It has been an annual entry in Graham Henry's must-fix dossier - a small portfolio but with a grisly recurring theme. Nothing, bar the World Cup search, has tortured the All Black coach more.
How to beat the Springboks in their own backyard?
Three times under Henry's tutelage, the All Blacks have travelled to South Africa and on each visit they have been defeated.
The yearly stain began at Ellis Park in 2004 with supplementary chapters from Newlands in 2005 and the Royal Bafokeng Stadium last year. The scripts are especially galling for Henry as his teams have lost just four of 39 internationals since he took over.
Test No 40 at Kings Park in Durban, in the early hours of Sunday morning, stands as the start of the All Blacks' Tri-Nations campaign and a mini-watershed in this season's search for World Cup glory.
Much has been made of Henry's ceding even more advantage to the Springboks and South African rugby this season by withdrawing the All Blacks from the bulk of the Super 14 series before the Bulls beat the Sharks in a dramatic final.
The rotation and resting of All Blacks, the reconditioning, the positional experiments, a messy victory against Canada - they have all conspired to raise the stakes and uncertainty about the All Blacks' fate this weekend.
Some of that hyperbole took a hit yesterday about the time the weary All Blacks sank into their airport hotel beds after seeing off Canada 64-13 in Hamilton and before the early morning wakeup calls for their flight to South Africa.
The heavily favoured Springboks lost three senior forwards to injury and needed two late dropped goals from wunderkind Francois Steyn to overhaul the Wallabies, a side whose losing hoodoo in the Republic stretches back to 2000. At least the All Blacks won last year at Loftus Versfeld but they undid that headway with their sloppy defeat a week later at Rustenburg.
For some of the All Black party, this will be their third trip to South Africa this season and while they are playing at sea level that sort of travel schedule could blunt their edge.
Henry conceded those problems, saying his side may only train twice this week with the emphasis on recovery.
"We can't try too much otherwise they will not have enough fuel in the tank for the test," he said. "The record of this group is not good, played four won one, this is a big one."
Some of the rugby euphoria in South Africa after the Super 14 triumph and wins against England and Samoa plateaued after the Springboks struggled past the Wallabies 22-19.

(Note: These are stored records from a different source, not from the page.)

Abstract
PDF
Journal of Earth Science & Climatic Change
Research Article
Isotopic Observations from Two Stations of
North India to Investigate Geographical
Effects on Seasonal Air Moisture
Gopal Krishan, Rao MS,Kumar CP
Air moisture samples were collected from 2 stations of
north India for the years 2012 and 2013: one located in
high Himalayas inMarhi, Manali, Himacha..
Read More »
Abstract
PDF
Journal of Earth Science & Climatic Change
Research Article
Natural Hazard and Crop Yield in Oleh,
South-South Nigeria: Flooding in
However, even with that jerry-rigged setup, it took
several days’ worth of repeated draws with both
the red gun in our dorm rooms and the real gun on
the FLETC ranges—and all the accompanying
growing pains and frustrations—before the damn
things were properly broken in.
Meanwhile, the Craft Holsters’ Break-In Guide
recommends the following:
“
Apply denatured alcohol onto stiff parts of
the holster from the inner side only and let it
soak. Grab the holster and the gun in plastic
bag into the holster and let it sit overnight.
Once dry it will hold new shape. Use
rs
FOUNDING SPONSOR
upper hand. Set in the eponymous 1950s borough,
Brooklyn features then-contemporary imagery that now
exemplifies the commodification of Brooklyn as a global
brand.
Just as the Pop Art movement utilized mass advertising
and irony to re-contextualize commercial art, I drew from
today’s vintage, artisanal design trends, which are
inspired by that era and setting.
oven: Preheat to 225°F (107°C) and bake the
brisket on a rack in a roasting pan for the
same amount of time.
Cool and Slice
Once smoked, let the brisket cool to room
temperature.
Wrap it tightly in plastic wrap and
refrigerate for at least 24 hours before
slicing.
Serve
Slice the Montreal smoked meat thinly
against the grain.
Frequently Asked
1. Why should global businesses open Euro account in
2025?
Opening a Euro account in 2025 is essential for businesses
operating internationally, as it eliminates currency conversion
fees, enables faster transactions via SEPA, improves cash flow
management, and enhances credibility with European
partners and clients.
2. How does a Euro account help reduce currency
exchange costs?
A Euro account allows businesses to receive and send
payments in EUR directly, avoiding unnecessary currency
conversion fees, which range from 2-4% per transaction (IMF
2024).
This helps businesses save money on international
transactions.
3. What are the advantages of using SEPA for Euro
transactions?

After 10 minutes it was hard to see the Wallabies coping with the furnace-blast intensity of the Boks, but they defended with great passion against a home side which showed mono-dimensional attacking strategies. They also lost the leadership of captain John Smit to a hamstring problem while Juan Smith and Gurthro Steenkamp damaged knees.
From a 10-3 deficit, the Wallabies salted away 16 unanswered points and led seven minutes from time before Steyn saved the locals' reputation. The fright will make the Boks even more dangerous this weekend but there are questions about their selections and stilted approach.
Their first idea was to use one-off runners and there was little deviation from that crushing tactic. Problem was the Wallabies were resolute, dealt to an ineffective Boks scrum and had in George Gregan, Matt Giteau and George Smith players who could make something out of little. They came up short but not by much.
Ruan Pienaar and Butch James were flustered out of the game, Ashwin Willemse was rattled, Victor Matfield seemed to want to avoid confrontation in the safety of midfield while the fractious Bakkies Botha and Schalk Burger really tested calm English referee Wayne Barnes.
The heat on the All Blacks will come at their lineout where the Blues locking pair of Greg Rawlinson and Troy Flavell should be picked to replace their injured and paternity-leave teammates.
The other area of strong debate will be the choice of Aaron Mauger or Luke McAlister at second five-eighths, unless the selectors use both players as they did without great success in Hamilton.